Помимо ее красоты, ее молодости, прелести и ума (ограниченного, но удивительно тонкого, куда более проницательного, чем мой) меня зачаровывало невероятное, но не раз подтвержденное обстоятельство: она была в меня влюблена. Она рассказывала мне обо всем, ничего не скрывала, словно была уверена — я уважал ее, признавал зрелость ее суждений, не позволял себе сомневаться (и все же немного сомневался в ней), — словно была уверена, что никогда не направит против меня этот сложный механизм затейливых обманов. Я благословлял судьбу за удивительный и щедрый дар и однажды ночью, в некоем опьянении любовью и тщеславием, сказал ей: «Даже если бы ты обманула меня, я все равно бы тобой восхищался». Самым искренним образом верил я, что умею смотреть на жизнь философски. С другой стороны, любая ложь Леды была забавна и изящна.

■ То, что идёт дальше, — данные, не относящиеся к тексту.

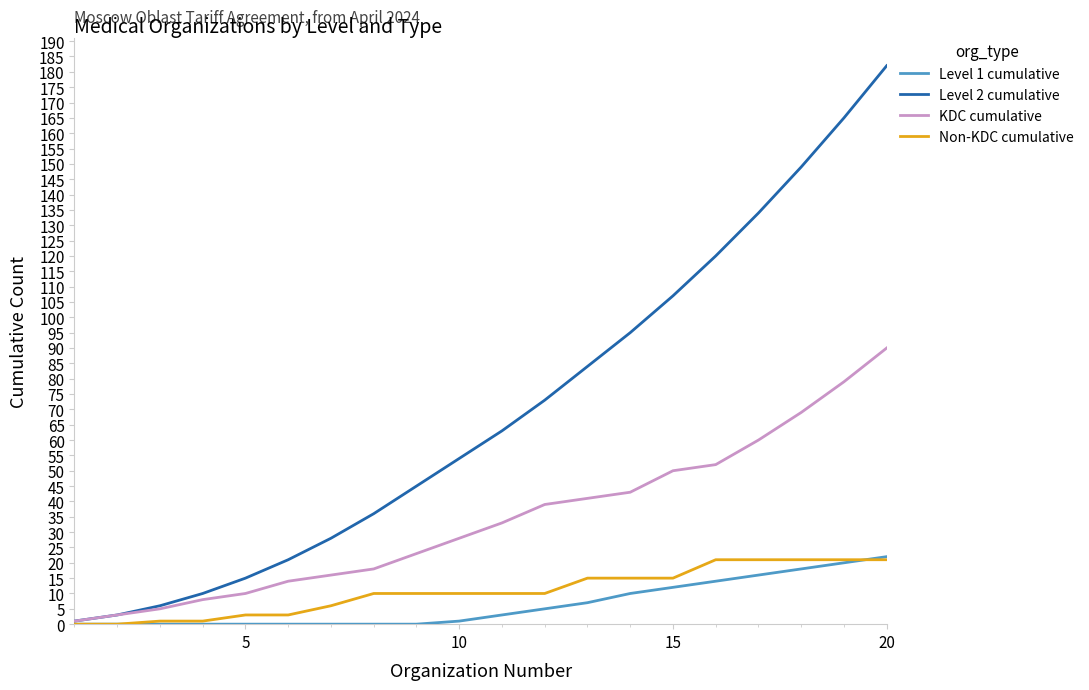

Does the chart display data point markers on the line(s)?

No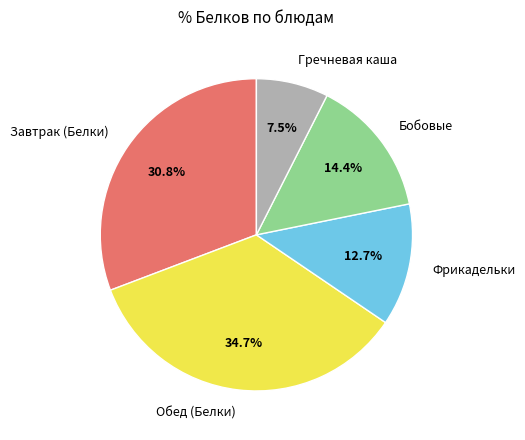

What percentage is the Фрикадельки slice, to the nearest percent?

13%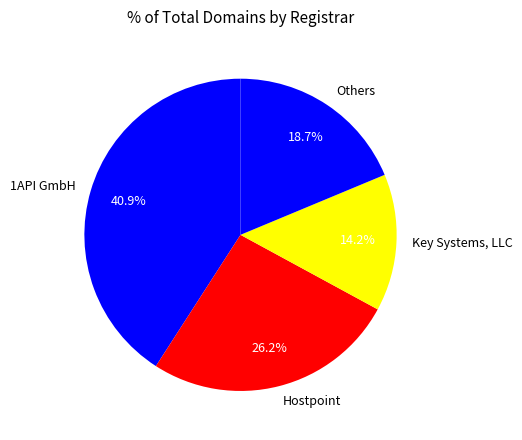

Approximately how many times larger is the value at 1API GmbH compared to Others?

2.2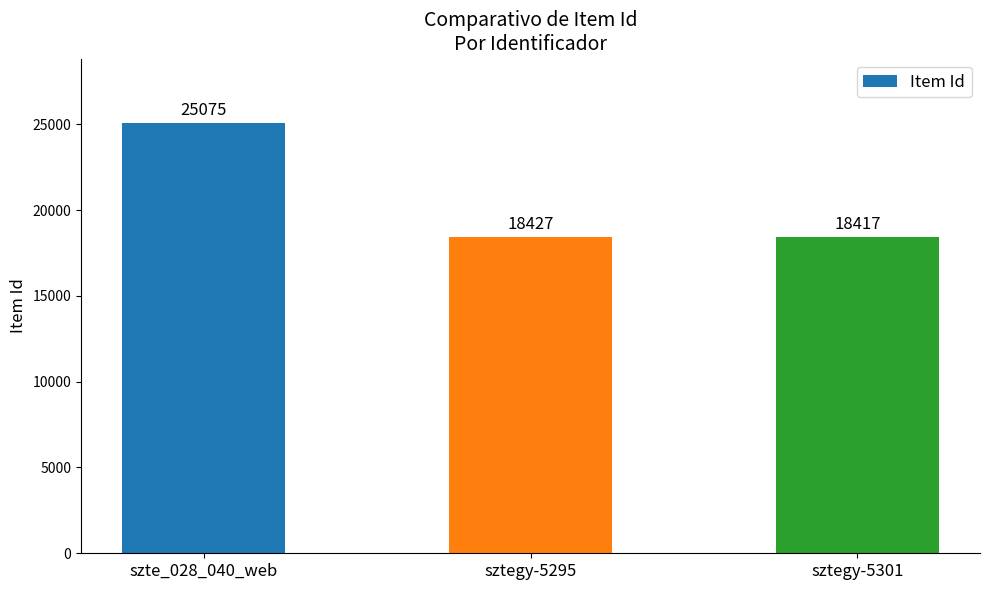

What value does the data have at sztegy-5301, to the nearest 50?

18400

— Я забыл про Лавинию, — сказал Британец Веблен, поглаживая кошку, лежавшую у него на коленях. — У Леды была кошечка, обыкновенная домашняя кошка с очень мягкой шерсткой, белая в светло-коричневых и черных пятнах; мордочка как бы составлена из двух половин, черной и белой. Словом, обычная кошка из бедняцких кварталов, но душа у нее была Ледина. Ты не представляешь, как они походили друг на друга. Льстивая и лживая, она вечно надувала тебя, а когда обман раскрывался, ты все равно не мог на нее сердиться. Она была грациозной и гибкой и чуралась грязи. После еды она тщательно приводила себя в порядок, точно светская дама. Однажды она встретила меня особенно ласково, и это несказанно польстило мне: Лавиния как бы подтверждала, что отныне я свой в этом доме. Когда я отдавал синий костюм в чистку, я увидел, что кошка провела меня — ластясь, воспользовалась моими брюками как салфеткой. Лавинии никто не был нужен, кроме Леды. Кто знает, может, и Леда была такой же, в ее жизни существовала только одна любовь.